Paris is a uniquely layered landscape of historical and modern architectural monuments.  Historic structures include the Louvre Palace, the Viaduct Daumesnil, the Eiffel Tower, and Labrouste’s Bibliotheque Nationale.  The late 20th century has added the modern grands projets including Parc and Cite des Sciences at La Villette, the Institute du Monde Arabe, the Bibliotheque de France, and the new design proposals for Les Halles as well as lesser known but equally important projects that have emerged out of PAN (new architecture programme), a critical component to understanding the modern fabric of the city.  This course will examine the architecture of the city of Paris as a layered artifact, constructed out of the collective social, political and economic influences embedded in its history, with a specific emphasis on Paris’ modern city image. Students will participate in several guided tours of the city and building interiors; meet with prominent Parisian architects who will discuss their work and ideas about the city; and take part in daily discussion sessions.  Course participants will be responsible for keeping a journal in which they will study and record Paris based on their own city theme.
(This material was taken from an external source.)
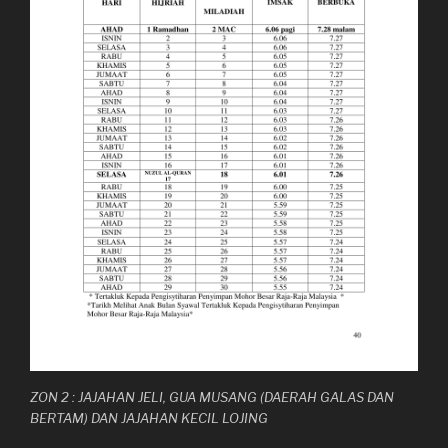
ZON 2 : JAJAHAN JELI, GUA MUSANG (DAERAH GALAS DAN
BERTAM) DAN JAJAHAN KECIL LOJING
A Writer's Tour of Paris for the Five Senses
(IDH 3931 - 2 Credits)
Professor Vikram Rangala (Honors)
vikrama@ufl.edu

Travel sharpens the senses and travelers note details large and small which they would pass over at home. Writers attend with similar ardor to the details that matter to the stories they wish to tell. This course will use this heightened sensory awareness to help student-travelers, with notebook and pen always at the ready, to note the details which they alone are fit to record. We will write, speak, and amuse ourselves in and around Paris seeking stimulation and over-stimulation to one sense at a time. And we will consider how great writers, mainly American and French, have written about such stimulation. Likely locations include several musées and jardins, the gardens of Claude Monet in Giverny, a jazz club, a parfumerie, a marché (which we will browse on empty stomachs if possible) and Montmartre. You will learn and practice fundamental writing principles which apply across genres. At the end you will write an essay on what you took in.